ニューズウィーク日本版 2017年6月15日 13時0分

<共和党の下院議員が銃撃される事件が発生。昨年の大統領選でサンダース陣営に参加していた「左派」支持者の犯行には違和感が>

今週14日の朝、ワシントンDC郊外のバージニア州アレクサンドリアで、連邦議員らが野球の練習をしていたところ、男性が銃撃を始め、共和党のスティーブ・スカリス下院院内幹事や他の議員のスタッフ、警官らが撃たれました。スカリス議員をはじめ5人が負傷し、狙撃犯は銃撃戦の結果死亡したそうです。(編注:スカリス議員は病院で治療を受けているが重体)

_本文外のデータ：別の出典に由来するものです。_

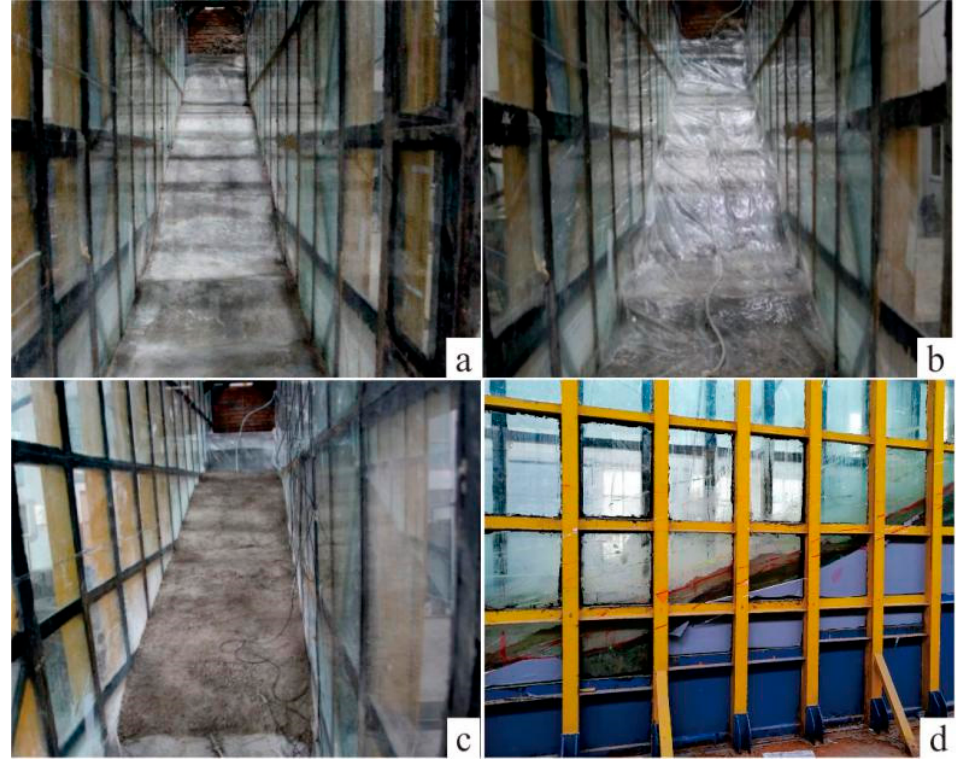
Figure 6. Monitoring layout of the test models.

ちなみに、議員たちが野球の練習をしていたのは、恒例の「民主党チーム対共和党チーム」の野球の試合に備えるためでした。この試合には長い伝統があり、超党派的な親睦イベントとしてワシントンの名物になっているものです。

多くのメディアが一斉に報じたところでは、狙撃犯はイリノイ州在住で、短期間バージニアに来ていた、66歳のジェームズ・ホッジキンソンと特定されています。ホッジキンシンが書いたと見られるSNSの書き込みには「トランプは民主主義を壊した」として、トランプ大統領や共和党への攻撃を示唆する内容が記されているようです。

またホッジキンソンは、昨年の大統領選ではバーニー・サンダースを支持し、サンダース陣営でボランティア活動をしていたのは事実のようです。

私は、発生の時点である種の違和感を持ちました。

【参考記事】黒人射殺事件の連鎖を生む元凶は

まずホッジキンソンがサンダース派であるならば、アンチ・エリートであるはずで、どちらかと言えば、ヒラリーを嫌ってトランプは理解するはずだと思ったのです。また、左派カルチャーの中でこの種の暴力は70年代の新左翼以降は避けられてきました。

また、ライフルを使ったテロということから、南部民主党由来の宗教や人種的な怨念を抱えた左のポピュリズムが根っこにあるかもしれない、そんなことを考えました。だとしたら、サンダースというユダヤ系を支持するのは不自然です。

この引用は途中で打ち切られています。